Juvy hunt is last hurrah for deer hunters
By the time many are reading this, we should have a better idea of what to expect for the fall 2008 and spring 2009 hunting seasons.
The Tennessee Wildlife Resources Agency was scheduled to deliver recommendations for the 2008-09 seasons when the Wildlife Resources Commission met in regular session yesterday (Wednesday) at the Ray Bell Building in Nashville.
Chief of Wildlife Greg Wathen, Assistant Chief of Wildlife Ed Warr, Big Game Coordinator Daryl Ratajczak and agency biologists Tim White and Gray Anderson were to have delivered the agency’s recommendations to the governing board yesterday afternoon.
The commission will now have a month to ponder the recommendations and hear from the public before setting the fall and spring hunting seasons at its May meeting in four weeks.
TWRA accepted public recommendations for the season-setting process earlier this year. While those changes that would be recommended to the commission were finalized by the time of this writing, the agency does not make those recommendations public until the commission meeting. And while some years see some recommendations ooze into the database of public knowledge before the commission meeting arrives, mum has been largely the word this year.
One thing some hunters thought might emerge as a hot-button topic this year is the Telecheck system — similar to systems used in Alabama and Kentucky — for checking in big game animals. The system allows hunters to telephone their harvested deer or turkey rather than making a physical appearance at a checking station.
However, hunters shouldn’t expect that change this spring, according to Ratajczak.
“We have considered [the telephone system] in-depth,” Ratajczak said. “For the time being, our current system outperforms all other methods in financial costs, administrative costs, data collection and law enforcement capabilities.”
Another issue that has received much discussion among hunters involves potential changes to the muzzleloader season. Currently, the season opens on the first Saturday of November and closes the following Friday. The season is either sex for the most part, but is buck-only in East Tennessee (Unit B) the final two days of the season.
This spring marks the 10-year anniversary of one of the most explosive series of season-setting meetings ever by TWRC. It began in April 1998 when TWRA biologists recommended Tennessee’s almost unmanaged buck limits — which allowed many hunters to kill a dozen or more antlered deer each year — be reduced to six per year. Commissioners took it a step further and reduced the buck limit to two per year. The following spring, the commission increased the limit to three.

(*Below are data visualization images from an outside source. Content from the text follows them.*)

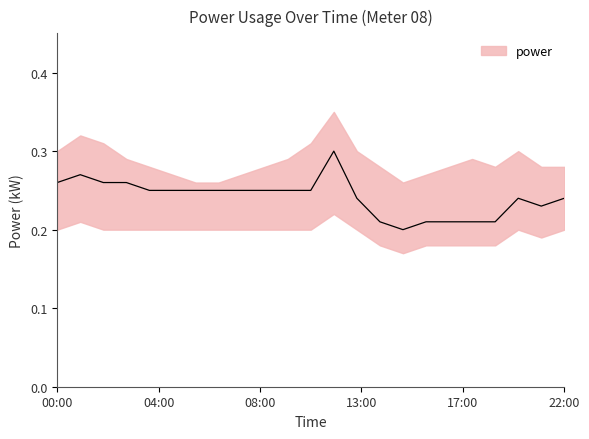

True or false: power_upper and power_lower intersect in this chart.

False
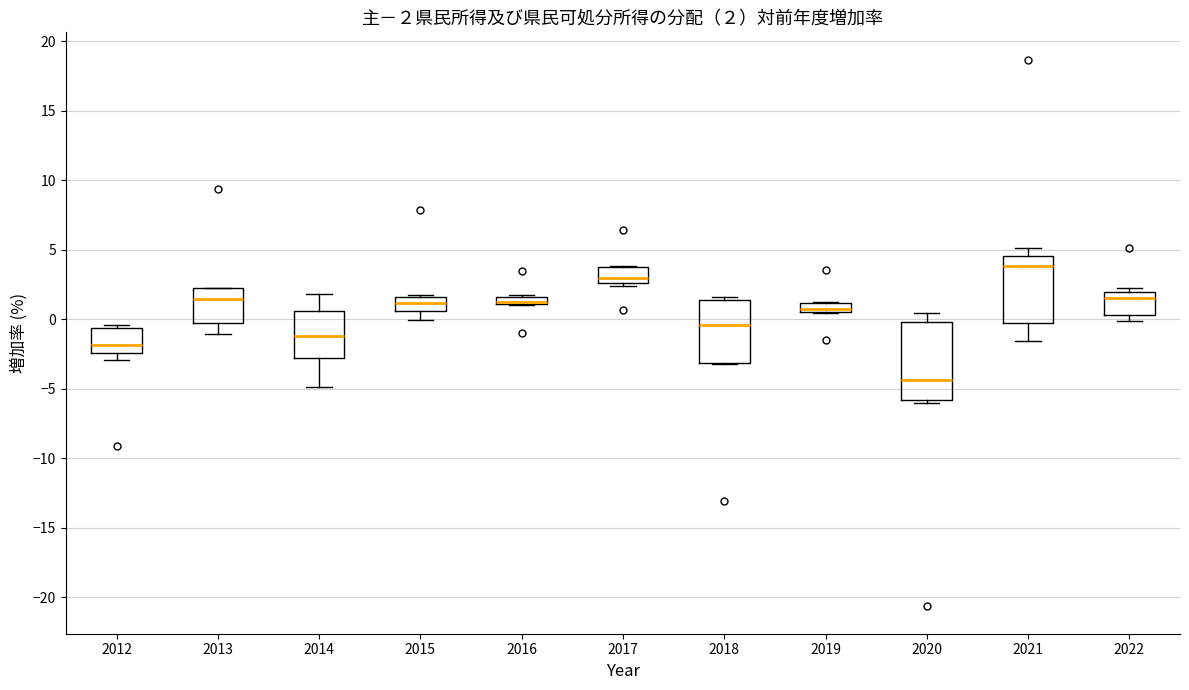

Comparing the boxes themselves (not the whiskers), which one is the tallest?

2020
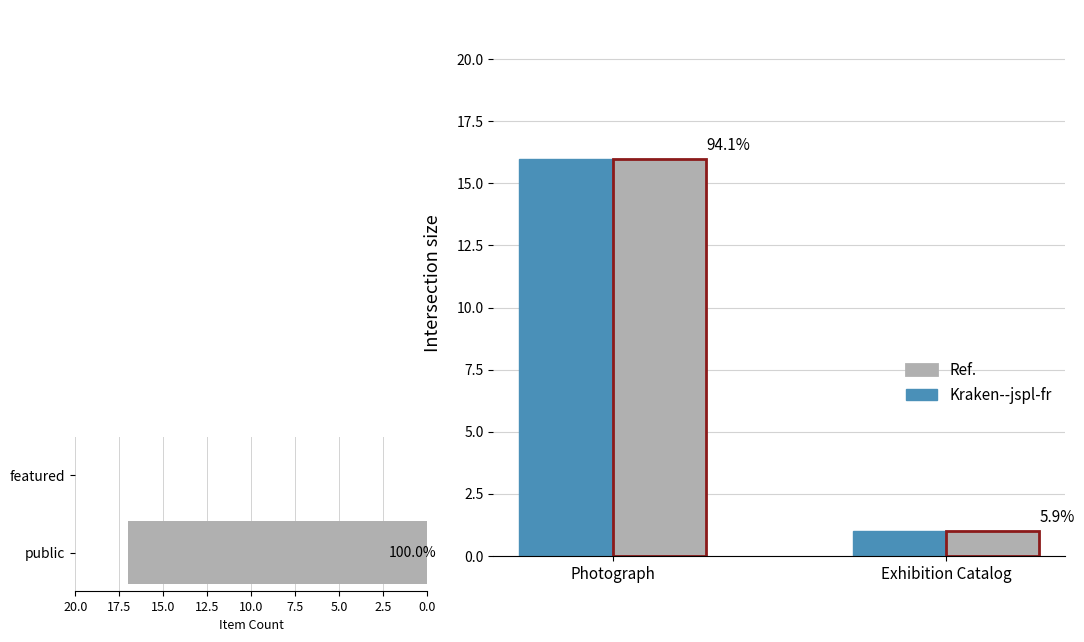

Does the chart contain any negative values?

No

However, it was later lowered to two once more in Unit B.
TURKEY SEASON STILL SLOW FOR SOME
If you’re feeling frustrated by a slow spring turkey hunting season, you aren’t alone.
Turkey hunting pro Richard Burchett says that gobbling activity is “way off” from years past in Tennessee.
“Several factors come into play: First and foremost in most people’s mind is that it’s the weather and that thought holds some merit,” Burchett said. “We’ve really not had many decent gobbling days so far this year.”
Burchett, a member of the Turpin Custom Game Calls Pro Staff, said that personal research has shown that a rising barometer is the single most deciding factor to gobbling activity and “We simply haven’t had that many good days this year.
“Due to the weather staying cold for so long earlier this spring, we are at least two weeks behind where we normally are at this time of year,” he said last week. “What we are seeing now is typically over before the season ever begins. What I’m seeing happen right now is that they aren’t gobbling much at all except on the limb and as soon as they pitch out, they are doing a lot of strutting and drumming.”
While the turkey harvest remains down from years past across Tennessee, it continues to be higher than a year ago in Scott County.
The spring hunting season continues through May 11.